» **WHAT IS NEEDED**:
Arrange every line of the rows below as one numbered list, skipping any blank lines. Leave the pictures out of your list.

» **THE RECORDS**:
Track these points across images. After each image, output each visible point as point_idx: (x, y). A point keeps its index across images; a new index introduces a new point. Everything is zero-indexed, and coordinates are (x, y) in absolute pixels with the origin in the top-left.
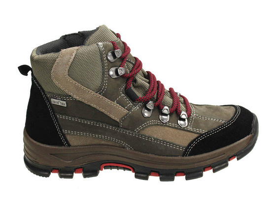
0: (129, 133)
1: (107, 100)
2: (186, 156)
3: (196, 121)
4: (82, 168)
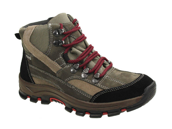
0: (61, 81)
1: (49, 59)
2: (92, 102)
3: (106, 80)
4: (41, 98)
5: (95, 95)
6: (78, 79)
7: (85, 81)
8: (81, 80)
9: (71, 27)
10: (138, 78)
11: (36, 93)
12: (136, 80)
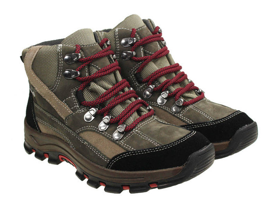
0: (71, 132)
1: (56, 98)
2: (109, 168)
3: (133, 137)
4: (48, 154)
5: (114, 158)
6: (94, 131)
7: (103, 135)
8: (98, 133)
9: (94, 51)
10: (182, 138)
11: (42, 145)
12: (178, 140)
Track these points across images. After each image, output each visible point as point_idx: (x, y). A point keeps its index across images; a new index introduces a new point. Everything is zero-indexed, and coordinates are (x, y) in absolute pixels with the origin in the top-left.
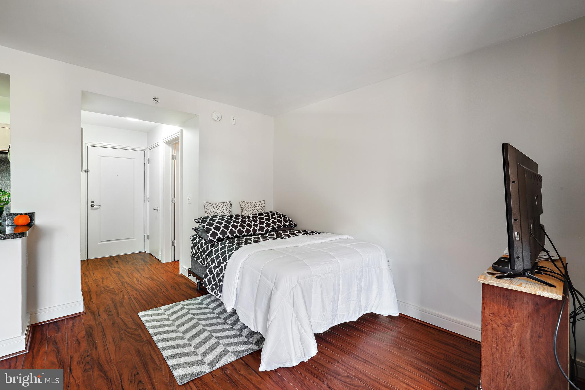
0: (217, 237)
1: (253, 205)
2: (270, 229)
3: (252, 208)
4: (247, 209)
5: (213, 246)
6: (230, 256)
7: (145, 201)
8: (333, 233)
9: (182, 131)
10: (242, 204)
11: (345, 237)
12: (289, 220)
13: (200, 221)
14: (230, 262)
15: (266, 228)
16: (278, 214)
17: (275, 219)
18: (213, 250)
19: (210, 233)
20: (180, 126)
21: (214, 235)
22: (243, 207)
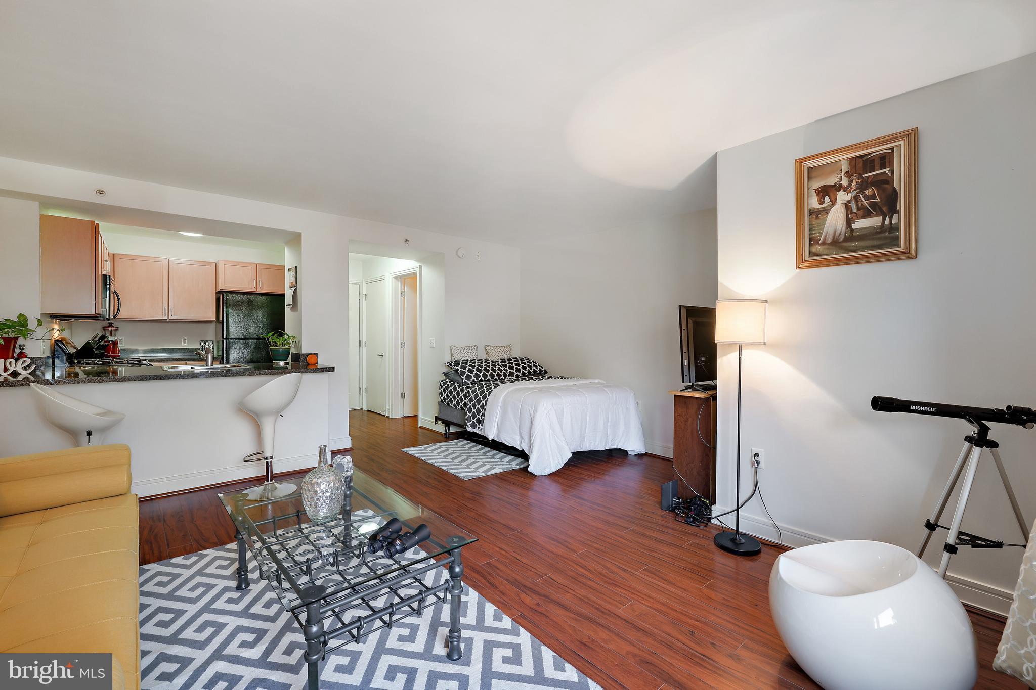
0: (472, 379)
1: (499, 350)
2: (520, 374)
3: (498, 352)
4: (494, 354)
5: (469, 387)
6: (489, 394)
7: (360, 346)
8: (586, 378)
9: (421, 267)
10: (488, 348)
11: (597, 381)
12: (539, 366)
13: (453, 364)
14: (490, 398)
15: (516, 373)
16: (527, 359)
17: (525, 364)
18: (470, 391)
19: (465, 376)
20: (417, 261)
21: (468, 377)
22: (489, 351)
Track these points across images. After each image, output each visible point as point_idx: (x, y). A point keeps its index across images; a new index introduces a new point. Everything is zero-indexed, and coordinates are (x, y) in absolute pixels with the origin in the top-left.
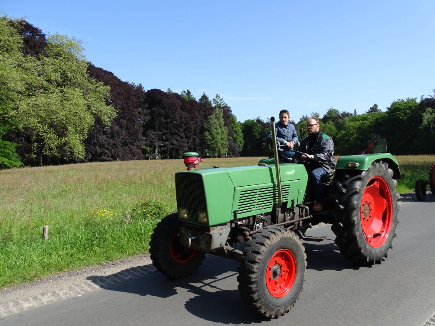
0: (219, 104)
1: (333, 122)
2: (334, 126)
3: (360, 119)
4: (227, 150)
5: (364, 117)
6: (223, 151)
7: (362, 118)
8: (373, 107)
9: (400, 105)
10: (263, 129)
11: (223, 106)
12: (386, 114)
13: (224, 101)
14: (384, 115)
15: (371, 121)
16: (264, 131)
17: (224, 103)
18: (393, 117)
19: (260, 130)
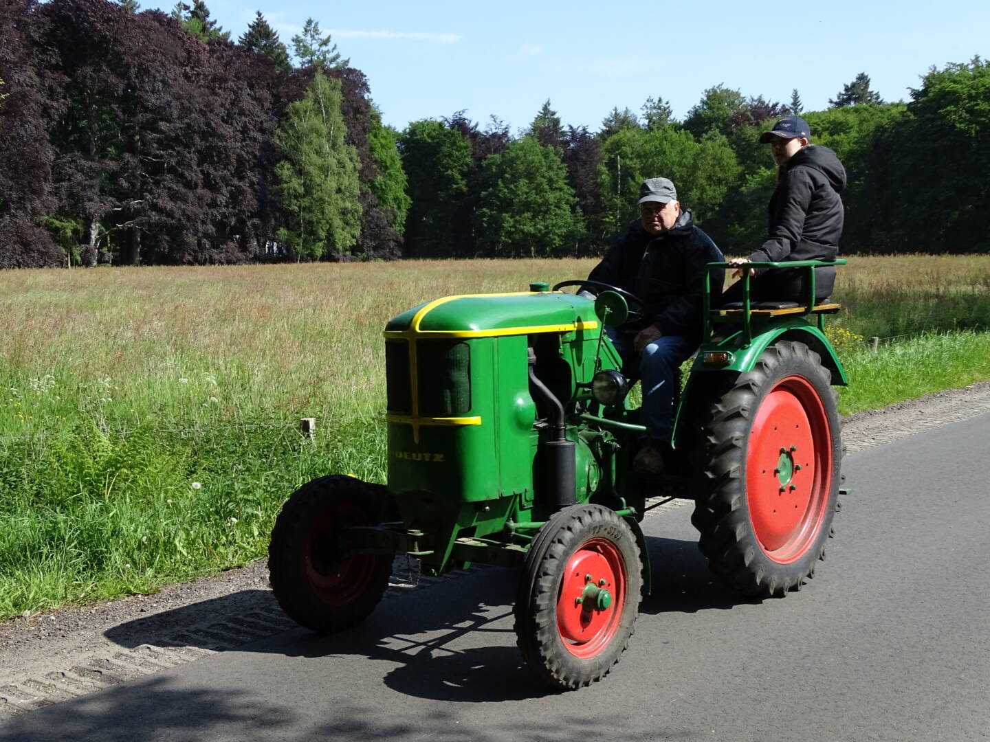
0: (315, 58)
1: (724, 136)
2: (730, 150)
3: (820, 129)
4: (358, 232)
5: (834, 121)
6: (345, 237)
7: (827, 125)
8: (854, 85)
9: (955, 82)
10: (479, 159)
11: (333, 66)
12: (909, 113)
13: (334, 48)
14: (902, 113)
15: (857, 135)
16: (484, 163)
17: (338, 56)
18: (935, 123)
19: (468, 160)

» **OUTPUT**:
1. Track these points across images. After each image, output each visible point as point_idx: (x, y). A point keeps its index across images; a new index introduces a new point. Everything is zero-indexed, and coordinates are (x, y) in absolute pixels with the origin in the top-left.
2. 0: (129, 133)
3. 1: (107, 100)
4. 2: (186, 156)
5. 3: (196, 121)
6. 4: (82, 168)
7. 0: (61, 81)
8. 1: (49, 59)
9. 2: (92, 102)
10. 3: (106, 80)
11. 4: (41, 98)
12. 5: (95, 95)
13. 6: (78, 79)
14. 7: (85, 81)
15. 8: (81, 80)
16. 9: (71, 27)
17. 10: (138, 78)
18. 11: (36, 93)
19. 12: (136, 80)
20. 0: (71, 132)
21. 1: (56, 98)
22. 2: (109, 168)
23. 3: (133, 137)
24. 4: (48, 154)
25. 5: (114, 158)
26. 6: (94, 131)
27. 7: (103, 135)
28. 8: (98, 133)
29. 9: (94, 51)
30. 10: (182, 138)
31. 11: (42, 145)
32. 12: (178, 140)
33. Track these points across images. After each image, output each visible point as point_idx: (x, y). A point keeps its index across images; a new index introduces a new point. Everything is zero-indexed, and coordinates are (x, y) in absolute pixels with the origin in the top-left.
34. 0: (217, 237)
35. 1: (253, 205)
36. 2: (270, 229)
37. 3: (252, 208)
38. 4: (247, 209)
39. 5: (213, 246)
40. 6: (230, 256)
41. 7: (145, 201)
42. 8: (333, 233)
43. 9: (182, 131)
44. 10: (242, 204)
45. 11: (345, 237)
46. 12: (289, 220)
47. 13: (200, 221)
48. 14: (230, 262)
49. 15: (266, 228)
50. 16: (278, 214)
51. 17: (275, 219)
52. 18: (213, 250)
53. 19: (210, 233)
54. 20: (180, 126)
55. 21: (214, 235)
56. 22: (243, 207)
57. 0: (472, 379)
58. 1: (499, 350)
59. 2: (520, 374)
60. 3: (498, 352)
61. 4: (494, 354)
62. 5: (469, 387)
63. 6: (489, 394)
64. 7: (360, 346)
65. 8: (586, 378)
66. 9: (421, 267)
67. 10: (488, 348)
68. 11: (597, 381)
69. 12: (539, 366)
70. 13: (453, 364)
71. 14: (490, 398)
72. 15: (516, 373)
73. 16: (527, 359)
74. 17: (525, 364)
75. 18: (470, 391)
76. 19: (465, 376)
77. 20: (417, 261)
78. 21: (468, 377)
79. 22: (489, 351)
80. Track these points across images. After each image, output each visible point as point_idx: (x, y). A point keeps its index across images; a new index introduces a new point. Everything is zero-indexed, and coordinates are (x, y) in absolute pixels with the origin in the top-left.
81. 0: (219, 104)
82. 1: (333, 122)
83. 2: (334, 126)
84. 3: (360, 119)
85. 4: (227, 150)
86. 5: (364, 117)
87. 6: (223, 151)
88. 7: (362, 118)
89. 8: (373, 107)
90. 9: (400, 105)
91. 10: (263, 129)
92. 11: (223, 106)
93. 12: (386, 114)
94. 13: (224, 101)
95. 14: (384, 115)
96. 15: (371, 121)
97. 16: (264, 131)
98. 17: (224, 103)
99. 18: (393, 117)
100. 19: (260, 130)
101. 0: (315, 58)
102. 1: (724, 136)
103. 2: (730, 150)
104. 3: (820, 129)
105. 4: (358, 232)
106. 5: (834, 121)
107. 6: (345, 237)
108. 7: (827, 125)
109. 8: (854, 85)
110. 9: (955, 82)
111. 10: (479, 159)
112. 11: (333, 66)
113. 12: (909, 113)
114. 13: (334, 48)
115. 14: (902, 113)
116. 15: (857, 135)
117. 16: (484, 163)
118. 17: (338, 56)
119. 18: (935, 123)
120. 19: (468, 160)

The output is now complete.